The removal of a permit system for domestic firewood collection in Victoria’s state forests in 2015 – previously in place since 1958 – has also increased pressure on traditional firewood sources.

There is no genuine environmental accreditation for firewood sourced from these forests, so the wood you burn may be contributing to the loss of habitat for our threatened wildlife.

If left on the ground in a forest, fallen branches form valuable shelter for native species. Taking firewood from native forests particularly threatens reptiles, birds and mammals. It can impact upon threatened species such as the squirrel glider, carpet python and brush-tailed phascogale (also known as tuan). Across Australia 21 species of native birds are considered threatened by firewood collection – 19 of them are found in Victoria.

Permits are no longer required (though you are supposed submit a form online) to collect firewood for domestic use from state forests and those parks where collection is allowed (mostly some parts of red gum parks).

The current system allows domestic firewood collection in designated firewood collection areas during a firewood collection season: autumn (1 March to 30 June) or spring (1 September to 30 November).

Two cubic metres is the maximum volume of firewood (about a ute or small trailed load) which may be collected per person per day in a designated domestic firewood collection area. See: www.ffm.vic.gov.au/ firewood/firewood-collection-inyour-region

For non-compliance there is capacity for on-the-spot fines of around $600 and offences that go to court may be liable for fines of up to $7,926, one year imprisonment, or both. But it is unclear if there is much enforcement.

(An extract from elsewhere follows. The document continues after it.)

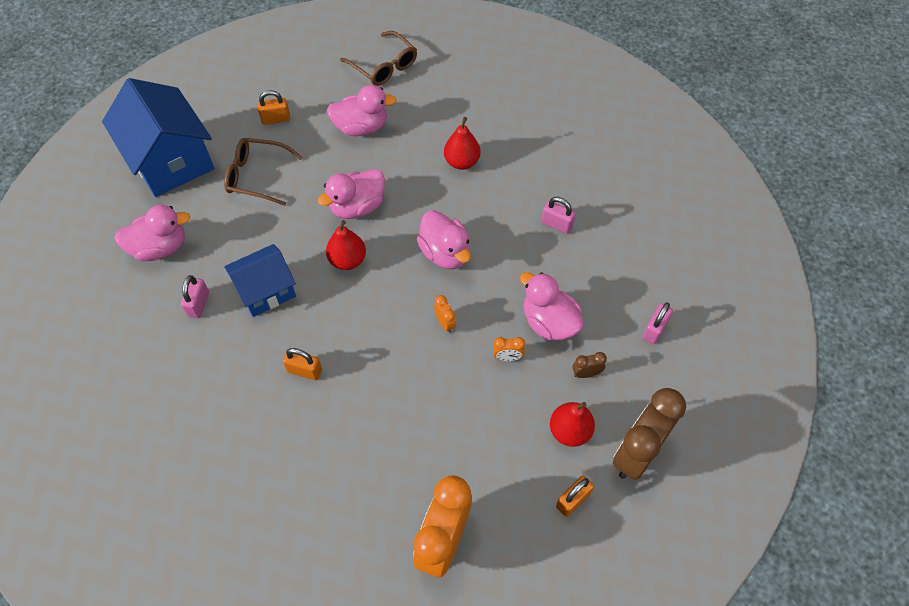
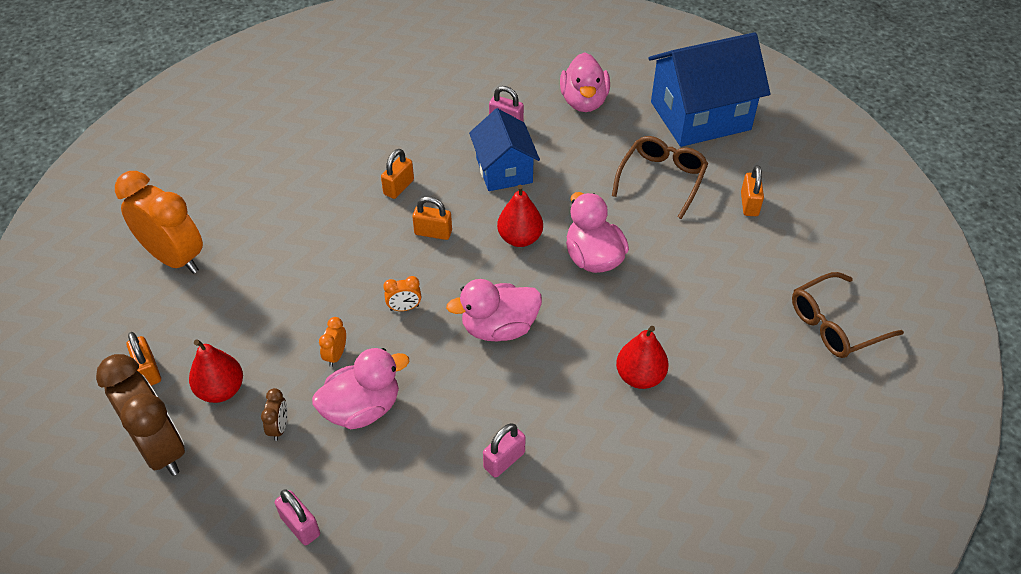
camera: 105 degrees right, 10 degrees down
(356, 326) = (433, 232): none -> orange padlock
(361, 127) = (721, 282): pink duck -> none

It would be much better to be able to source firewood from small scale wood lots on private land, grown and managed specifically for that purpose. This has many benefits, which can be part of a broader landscape restoration strategy (used in conjunction with permanent revegetation), or part of an diversified income stream for farmers.

The key problem is that there is a not a level playing field. The state government essentially gives firewood away for free for domestic users, and for very low fees for commercial native forest harvesting. A private provider will find it hard to compete on price, and there are few incentives for rural landholders to invest in woodlots. Our state government needs to step in with sensible policy settings, which reduce reliance on native forest extraction and incentivise woodlots for firewood and other uses.